<<<<

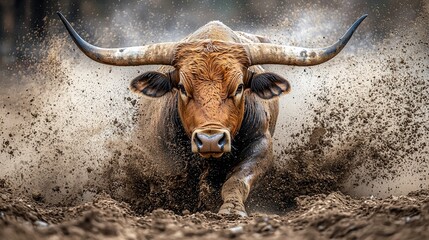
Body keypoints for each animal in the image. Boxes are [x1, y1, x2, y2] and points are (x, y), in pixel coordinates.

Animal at [56, 12, 364, 217]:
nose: (211, 140)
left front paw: (231, 209)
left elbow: (238, 179)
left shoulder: (262, 146)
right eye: (182, 87)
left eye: (239, 87)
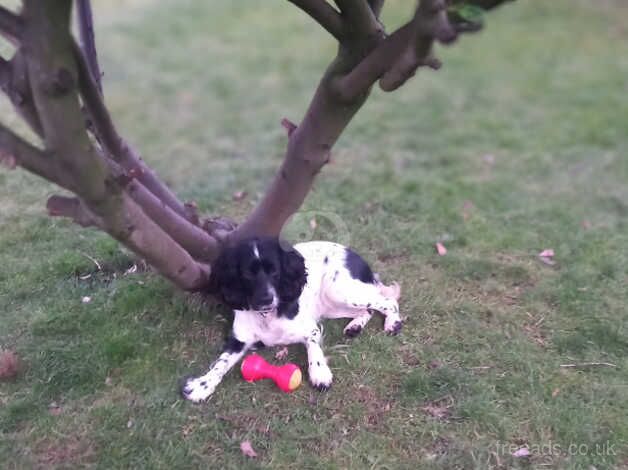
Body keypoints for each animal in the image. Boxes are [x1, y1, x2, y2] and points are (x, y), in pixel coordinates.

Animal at [180, 239, 402, 404]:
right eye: (247, 274)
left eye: (275, 271)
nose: (266, 299)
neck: (268, 315)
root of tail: (355, 255)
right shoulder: (239, 340)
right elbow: (221, 363)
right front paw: (202, 384)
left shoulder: (311, 329)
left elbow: (314, 348)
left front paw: (319, 372)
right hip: (332, 304)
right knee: (368, 310)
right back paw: (354, 326)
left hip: (339, 289)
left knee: (387, 301)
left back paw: (393, 323)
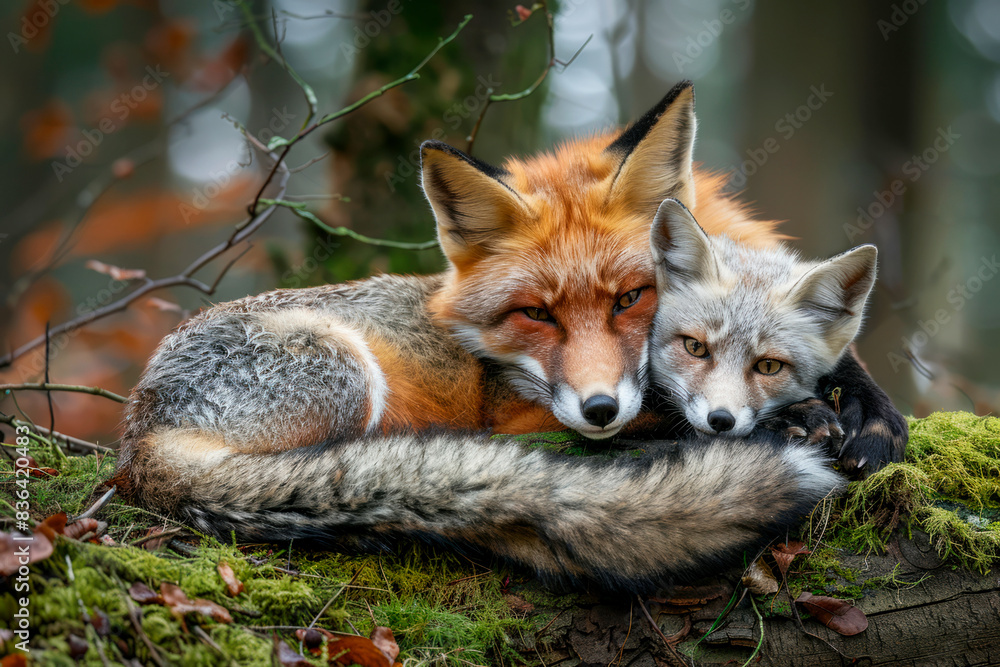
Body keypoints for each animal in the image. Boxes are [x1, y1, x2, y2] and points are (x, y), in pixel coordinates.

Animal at [111, 81, 906, 591]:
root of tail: (140, 435)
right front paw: (793, 421)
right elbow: (661, 415)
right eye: (536, 314)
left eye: (631, 298)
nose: (597, 409)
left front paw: (864, 417)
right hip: (346, 374)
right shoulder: (520, 414)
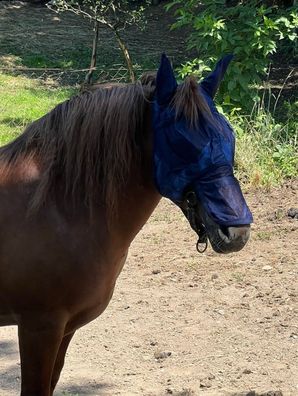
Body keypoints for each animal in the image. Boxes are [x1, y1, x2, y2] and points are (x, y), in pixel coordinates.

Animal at [0, 55, 251, 396]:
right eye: (178, 142)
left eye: (229, 135)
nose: (237, 231)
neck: (55, 206)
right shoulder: (39, 328)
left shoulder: (64, 329)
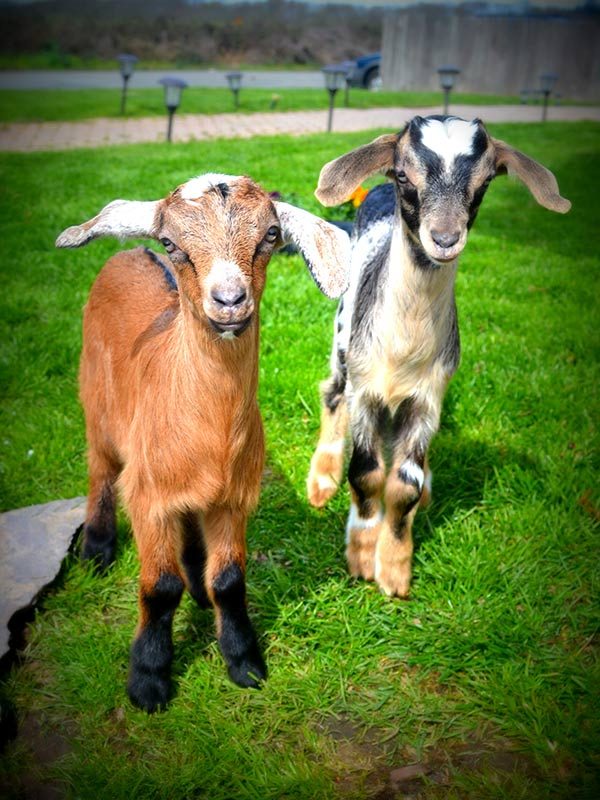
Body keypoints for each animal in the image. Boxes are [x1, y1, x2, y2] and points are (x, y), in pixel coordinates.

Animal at [56, 173, 350, 711]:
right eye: (172, 243)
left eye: (271, 236)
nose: (230, 300)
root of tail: (130, 252)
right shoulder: (148, 497)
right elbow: (159, 587)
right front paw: (148, 680)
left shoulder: (233, 498)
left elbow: (229, 581)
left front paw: (244, 661)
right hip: (96, 407)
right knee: (100, 470)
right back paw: (98, 550)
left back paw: (195, 576)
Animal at [306, 115, 570, 598]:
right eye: (405, 175)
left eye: (484, 182)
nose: (445, 238)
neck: (402, 351)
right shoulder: (366, 391)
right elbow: (366, 473)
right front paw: (361, 555)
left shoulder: (428, 398)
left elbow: (403, 485)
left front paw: (394, 569)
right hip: (343, 333)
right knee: (332, 392)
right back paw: (322, 479)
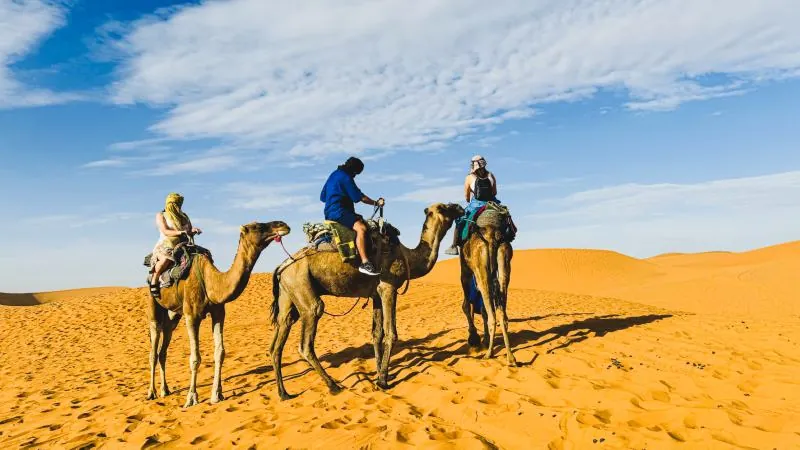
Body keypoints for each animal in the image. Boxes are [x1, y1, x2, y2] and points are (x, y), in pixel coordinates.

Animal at [146, 220, 290, 408]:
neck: (211, 282)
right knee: (153, 351)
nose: (283, 225)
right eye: (258, 226)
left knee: (163, 350)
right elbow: (195, 358)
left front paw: (217, 394)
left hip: (173, 316)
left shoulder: (218, 313)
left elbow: (220, 353)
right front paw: (191, 398)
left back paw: (165, 390)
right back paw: (152, 392)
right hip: (153, 305)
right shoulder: (191, 316)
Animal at [269, 202, 464, 399]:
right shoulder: (388, 287)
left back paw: (283, 393)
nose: (460, 207)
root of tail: (281, 266)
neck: (407, 256)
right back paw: (333, 386)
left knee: (280, 336)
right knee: (307, 336)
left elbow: (377, 334)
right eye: (444, 208)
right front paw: (383, 381)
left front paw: (379, 374)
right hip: (301, 285)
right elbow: (391, 333)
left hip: (288, 294)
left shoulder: (376, 294)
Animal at [459, 214, 518, 366]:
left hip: (480, 267)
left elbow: (466, 306)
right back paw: (510, 357)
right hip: (504, 259)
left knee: (492, 315)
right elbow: (482, 309)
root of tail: (492, 237)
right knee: (502, 314)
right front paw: (482, 339)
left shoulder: (465, 271)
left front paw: (474, 339)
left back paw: (489, 353)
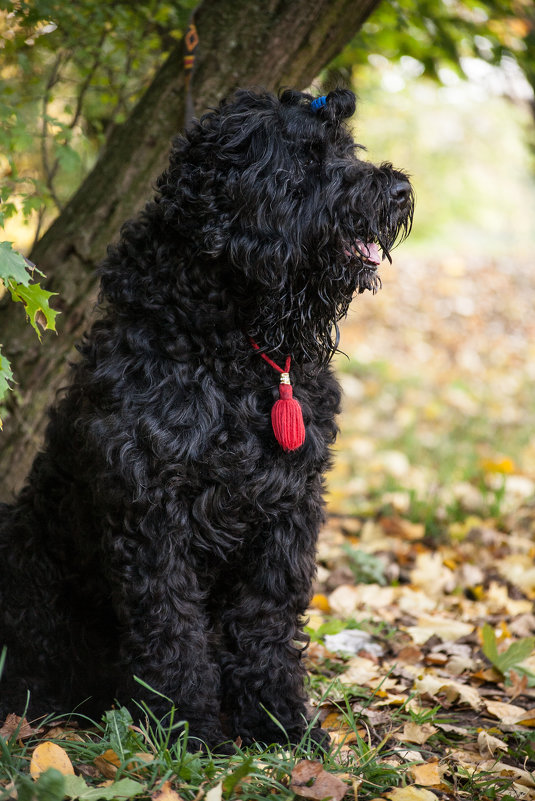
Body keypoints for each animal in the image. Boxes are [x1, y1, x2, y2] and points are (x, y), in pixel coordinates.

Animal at [0, 89, 414, 752]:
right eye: (307, 158)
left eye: (348, 150)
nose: (398, 189)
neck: (231, 353)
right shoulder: (153, 511)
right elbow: (171, 628)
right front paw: (186, 727)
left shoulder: (287, 510)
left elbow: (265, 623)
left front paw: (276, 721)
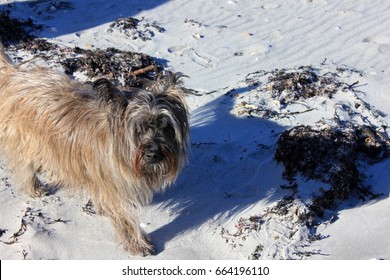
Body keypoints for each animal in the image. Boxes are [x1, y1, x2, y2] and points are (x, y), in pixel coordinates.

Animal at [0, 44, 190, 256]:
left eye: (165, 126)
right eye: (139, 129)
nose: (154, 154)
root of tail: (15, 74)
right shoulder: (114, 186)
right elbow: (124, 218)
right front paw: (137, 243)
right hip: (24, 138)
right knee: (24, 164)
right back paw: (33, 186)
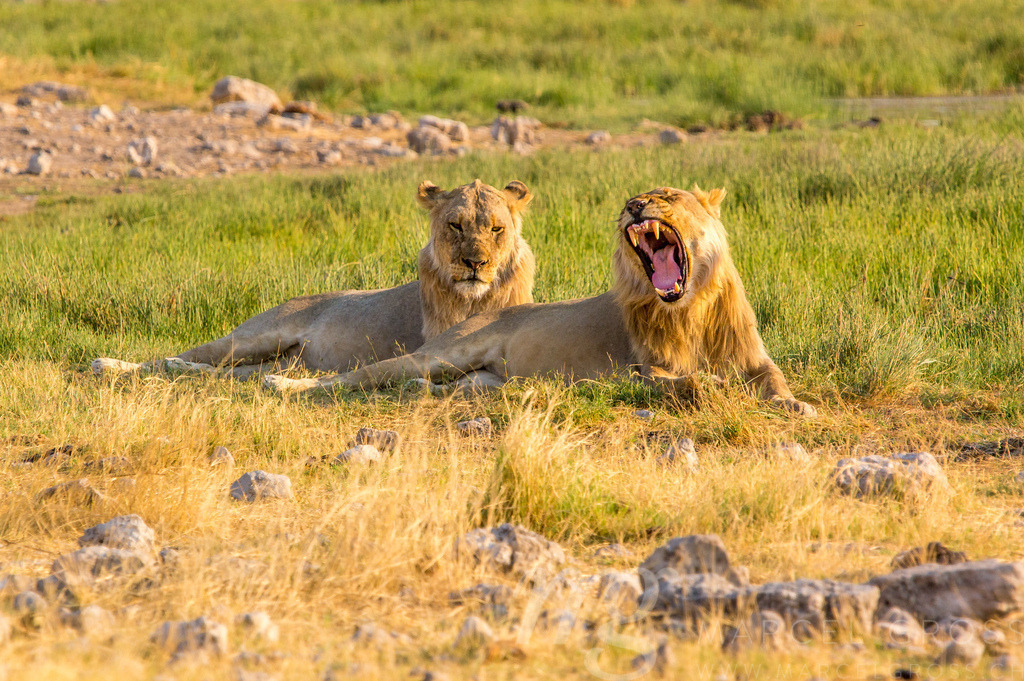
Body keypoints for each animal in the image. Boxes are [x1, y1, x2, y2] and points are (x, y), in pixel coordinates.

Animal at [91, 179, 535, 378]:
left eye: (496, 229)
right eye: (455, 226)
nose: (474, 263)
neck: (473, 298)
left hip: (272, 361)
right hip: (252, 336)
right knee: (182, 356)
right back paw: (109, 364)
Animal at [264, 186, 817, 417]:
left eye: (668, 197)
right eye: (635, 199)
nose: (634, 206)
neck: (690, 308)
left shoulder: (754, 359)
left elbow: (775, 382)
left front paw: (795, 405)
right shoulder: (643, 369)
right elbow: (688, 384)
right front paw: (716, 387)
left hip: (477, 381)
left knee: (435, 387)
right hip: (443, 353)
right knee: (360, 375)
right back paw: (281, 385)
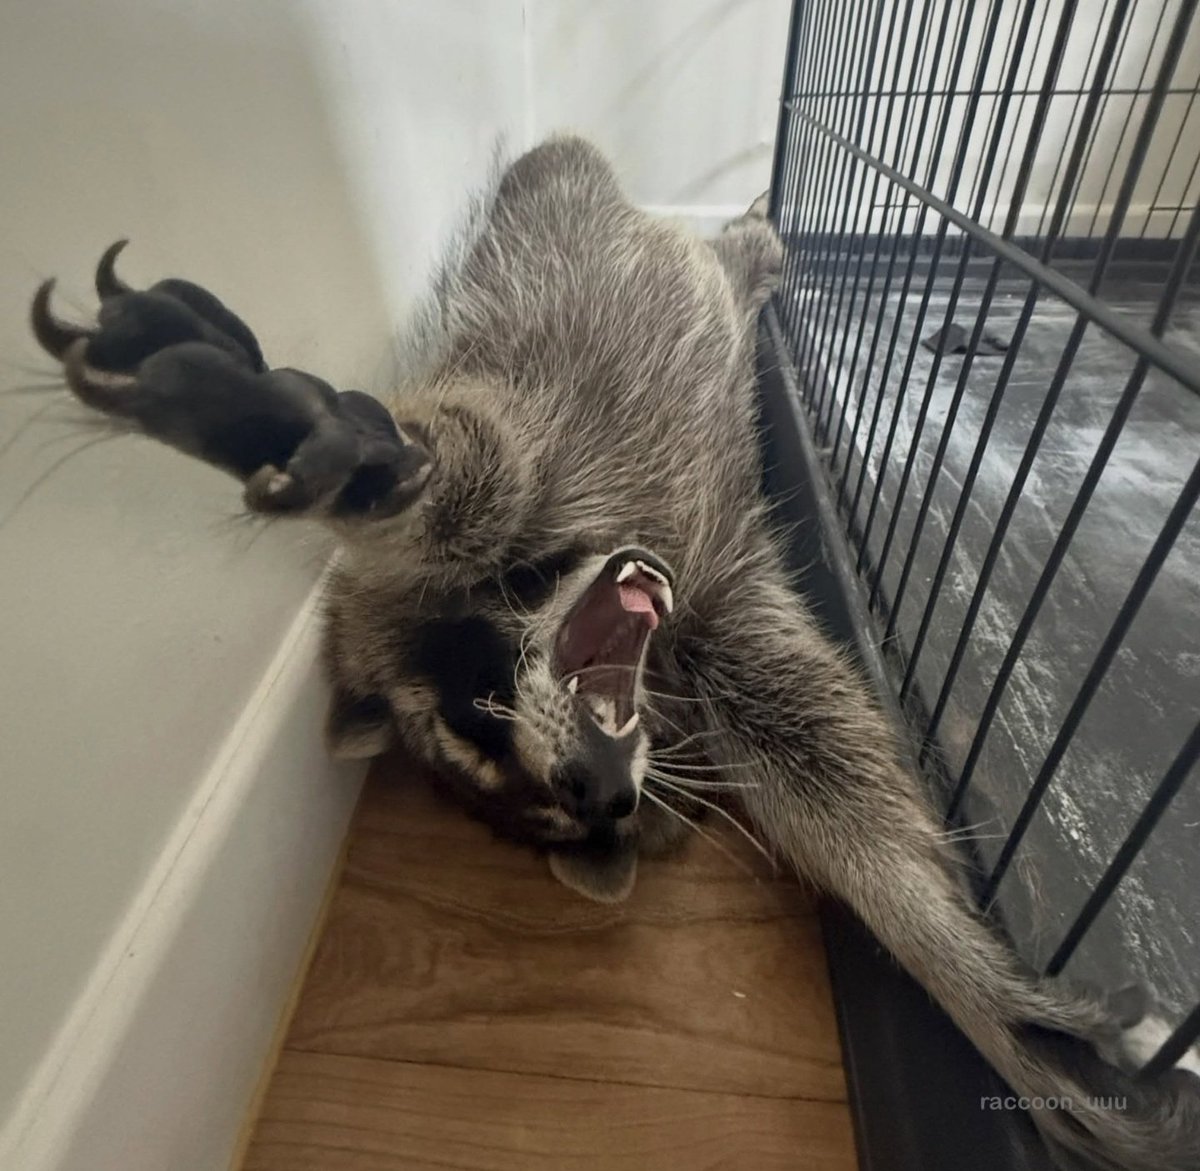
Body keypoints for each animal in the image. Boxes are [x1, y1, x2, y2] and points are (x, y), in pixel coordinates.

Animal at [28, 136, 1200, 1170]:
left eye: (482, 705)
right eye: (553, 814)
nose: (596, 790)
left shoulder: (616, 501)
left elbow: (478, 485)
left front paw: (954, 959)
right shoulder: (715, 618)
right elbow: (824, 768)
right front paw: (953, 957)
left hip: (556, 190)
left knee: (591, 191)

>>>>

- [Activity]: Check each line above for the string "neck" and show the ones that have it.

- [Exercise output]:
neck: (268, 315)
neck: (55, 206)
neck: (402, 351)
neck: (211, 282)
neck: (407, 256)
neck: (231, 353)
neck: (473, 298)
neck: (690, 308)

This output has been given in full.